EXTRACTED MATERIAL >>
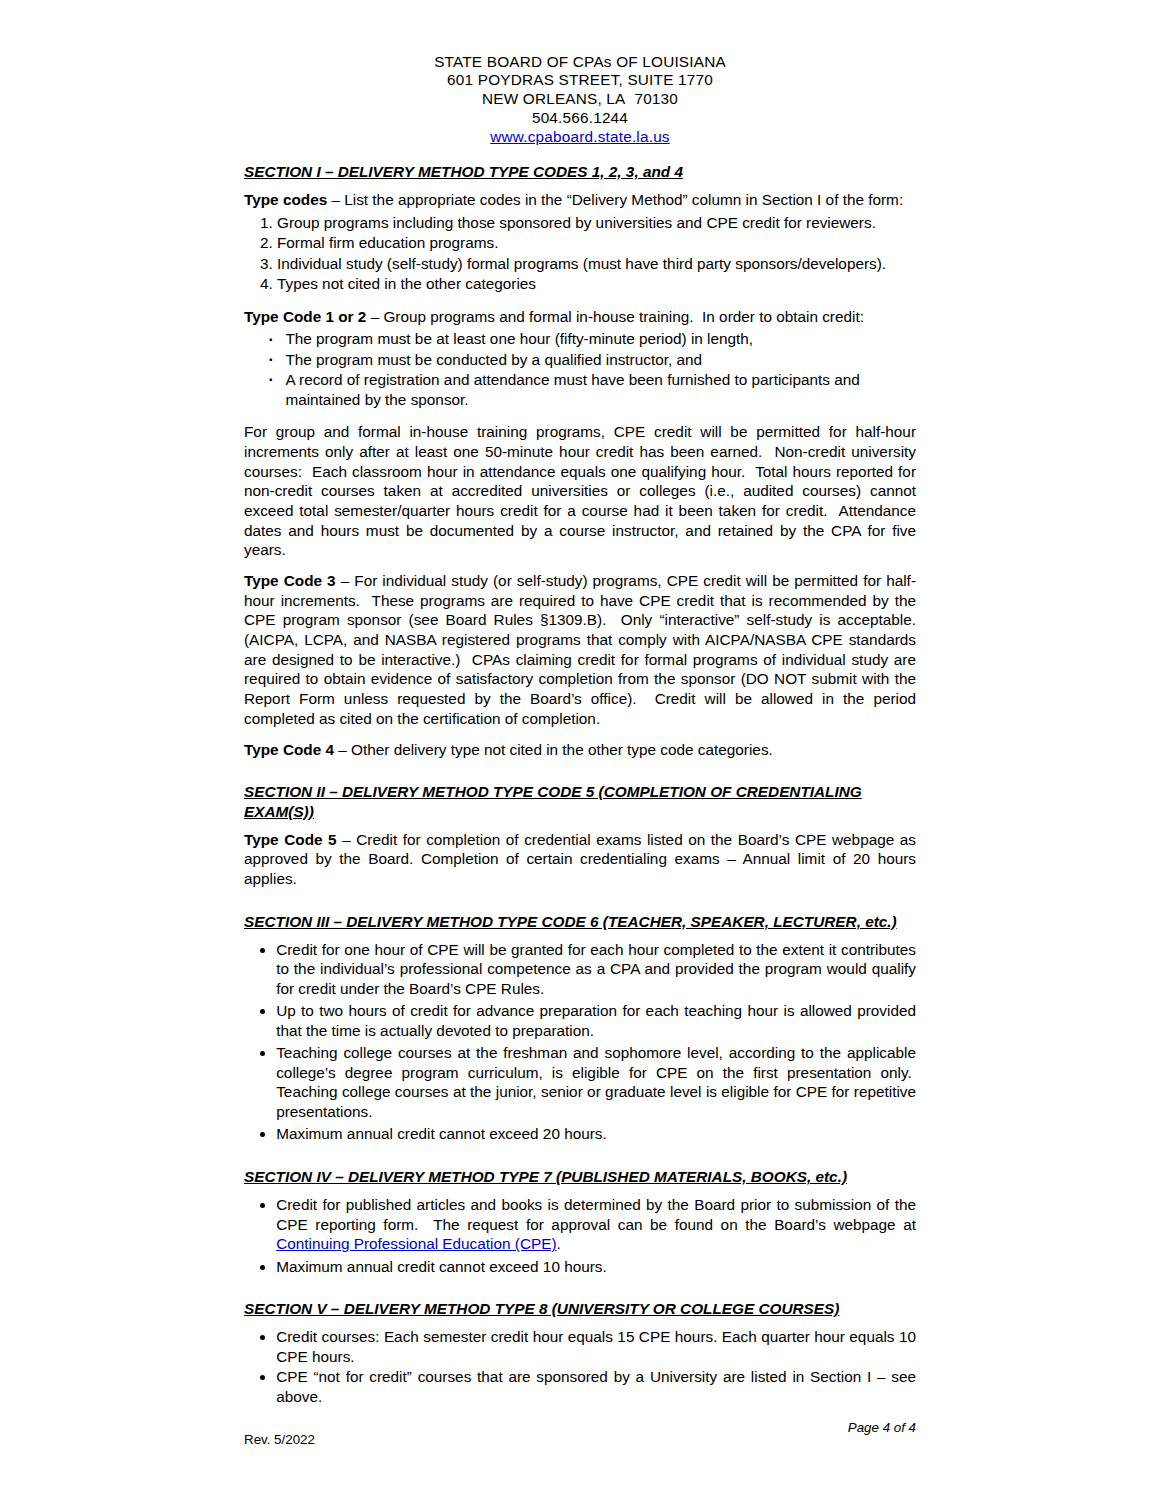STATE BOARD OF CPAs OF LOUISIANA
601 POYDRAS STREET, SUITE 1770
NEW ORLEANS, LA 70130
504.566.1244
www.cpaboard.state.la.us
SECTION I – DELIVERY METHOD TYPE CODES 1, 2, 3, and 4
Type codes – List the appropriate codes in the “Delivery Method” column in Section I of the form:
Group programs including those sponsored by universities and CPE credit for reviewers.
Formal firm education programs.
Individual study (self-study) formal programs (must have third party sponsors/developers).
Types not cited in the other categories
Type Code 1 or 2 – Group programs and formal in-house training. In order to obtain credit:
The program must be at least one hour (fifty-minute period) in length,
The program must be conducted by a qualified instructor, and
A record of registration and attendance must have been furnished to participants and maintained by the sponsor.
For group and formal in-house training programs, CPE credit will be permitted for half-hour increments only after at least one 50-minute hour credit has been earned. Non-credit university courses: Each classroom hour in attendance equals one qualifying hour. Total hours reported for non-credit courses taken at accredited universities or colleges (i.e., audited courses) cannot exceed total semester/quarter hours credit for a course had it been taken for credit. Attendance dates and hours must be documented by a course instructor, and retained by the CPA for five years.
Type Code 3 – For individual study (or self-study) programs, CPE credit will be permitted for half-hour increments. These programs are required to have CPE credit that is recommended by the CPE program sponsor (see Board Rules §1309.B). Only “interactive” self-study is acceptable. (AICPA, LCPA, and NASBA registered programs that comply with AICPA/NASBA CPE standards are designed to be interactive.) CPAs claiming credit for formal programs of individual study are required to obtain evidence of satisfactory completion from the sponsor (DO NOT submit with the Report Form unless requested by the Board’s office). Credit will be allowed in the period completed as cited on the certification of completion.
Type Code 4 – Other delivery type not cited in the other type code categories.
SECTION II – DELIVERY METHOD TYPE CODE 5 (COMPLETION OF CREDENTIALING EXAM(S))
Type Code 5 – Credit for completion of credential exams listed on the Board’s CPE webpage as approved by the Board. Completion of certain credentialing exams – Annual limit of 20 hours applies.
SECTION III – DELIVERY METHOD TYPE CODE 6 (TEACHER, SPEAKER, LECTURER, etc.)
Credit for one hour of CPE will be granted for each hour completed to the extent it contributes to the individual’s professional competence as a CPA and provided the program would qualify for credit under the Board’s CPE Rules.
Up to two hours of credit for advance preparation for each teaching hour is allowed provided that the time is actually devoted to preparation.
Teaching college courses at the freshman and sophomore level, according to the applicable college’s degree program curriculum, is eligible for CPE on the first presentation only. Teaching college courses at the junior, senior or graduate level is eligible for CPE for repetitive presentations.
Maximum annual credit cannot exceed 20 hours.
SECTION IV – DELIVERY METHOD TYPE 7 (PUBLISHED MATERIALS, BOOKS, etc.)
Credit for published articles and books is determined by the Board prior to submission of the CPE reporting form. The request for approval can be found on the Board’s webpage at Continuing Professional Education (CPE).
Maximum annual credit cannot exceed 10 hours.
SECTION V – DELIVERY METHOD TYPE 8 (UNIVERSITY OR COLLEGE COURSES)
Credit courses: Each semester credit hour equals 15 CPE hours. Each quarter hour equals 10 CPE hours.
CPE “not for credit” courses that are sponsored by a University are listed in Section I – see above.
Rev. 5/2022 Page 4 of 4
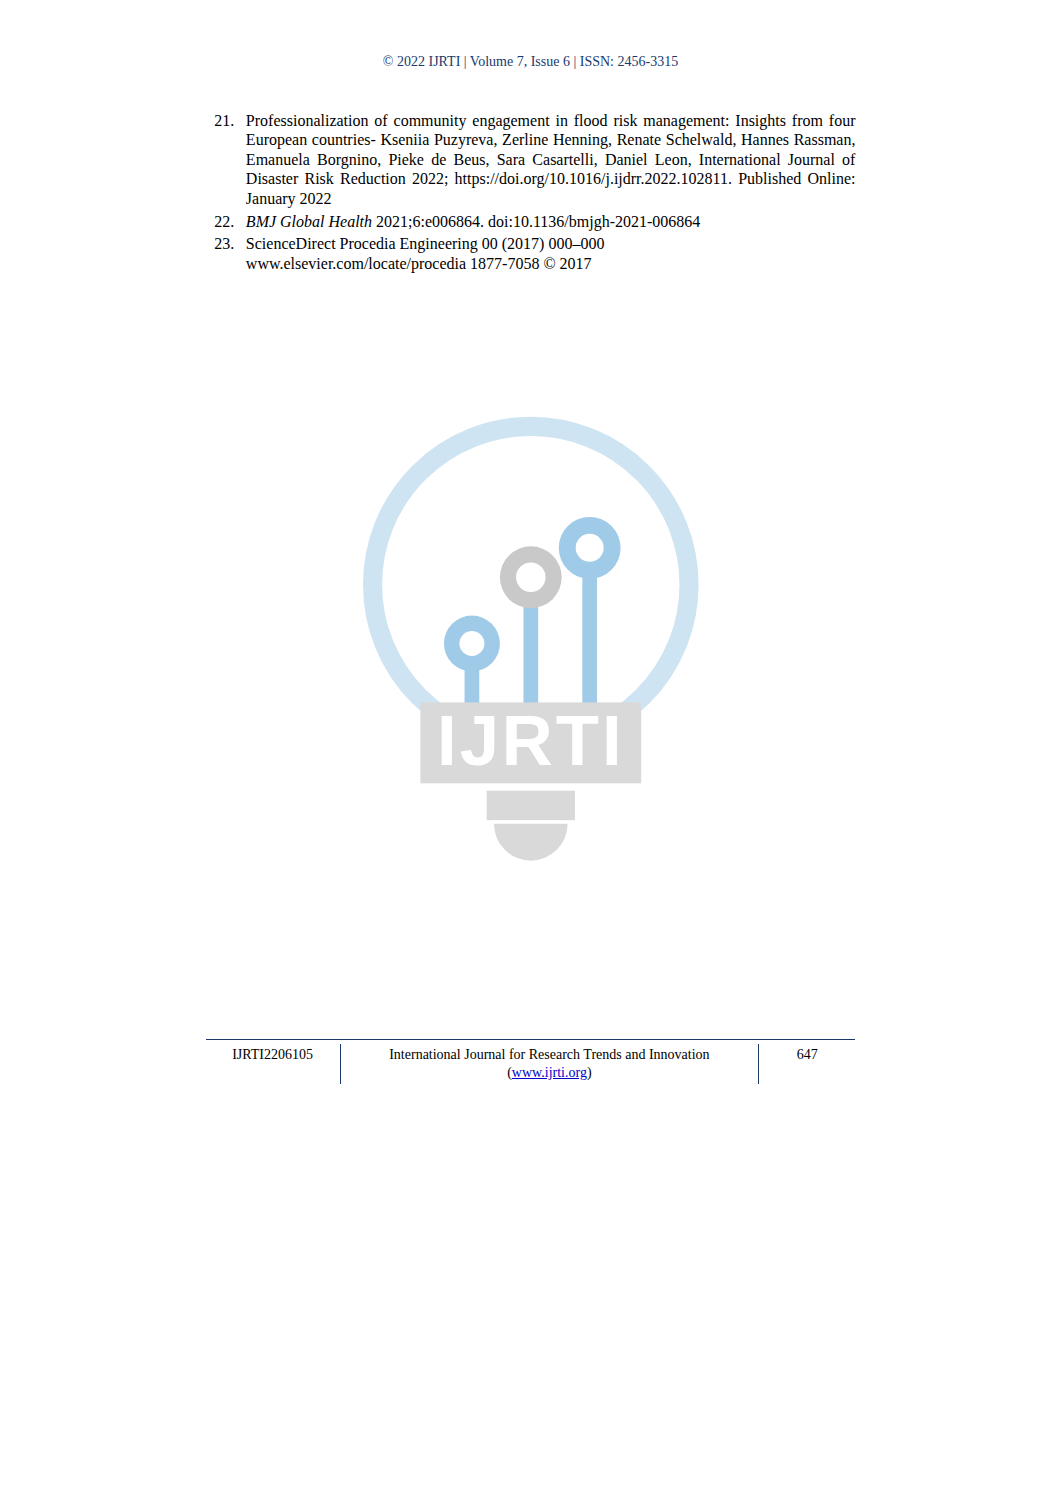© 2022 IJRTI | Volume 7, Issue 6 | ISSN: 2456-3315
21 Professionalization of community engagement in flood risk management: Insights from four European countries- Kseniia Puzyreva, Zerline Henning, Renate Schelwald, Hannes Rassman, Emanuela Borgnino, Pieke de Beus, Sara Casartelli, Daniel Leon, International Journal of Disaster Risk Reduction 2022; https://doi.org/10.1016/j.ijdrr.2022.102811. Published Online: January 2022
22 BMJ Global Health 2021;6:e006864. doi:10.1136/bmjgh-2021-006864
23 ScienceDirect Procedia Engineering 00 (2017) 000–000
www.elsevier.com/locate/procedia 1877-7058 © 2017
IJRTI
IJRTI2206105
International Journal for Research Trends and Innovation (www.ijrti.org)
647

TASK >> Could you print, exactly and with nothing else, the lines from the one containing "21 Professionalization of" through the last line of the records above?

EXERCISE RESPONSE >>
21 Professionalization of community engagement in flood risk management: Insights from four European countries- Kseniia Puzyreva, Zerline Henning, Renate Schelwald, Hannes Rassman, Emanuela Borgnino, Pieke de Beus, Sara Casartelli, Daniel Leon, International Journal of Disaster Risk Reduction 2022; https://doi.org/10.1016/j.ijdrr.2022.102811. Published Online: January 2022
22 BMJ Global Health 2021;6:e006864. doi:10.1136/bmjgh-2021-006864
23 ScienceDirect Procedia Engineering 00 (2017) 000–000
www.elsevier.com/locate/procedia 1877-7058 © 2017
IJRTI
IJRTI2206105
International Journal for Research Trends and Innovation (www.ijrti.org)
647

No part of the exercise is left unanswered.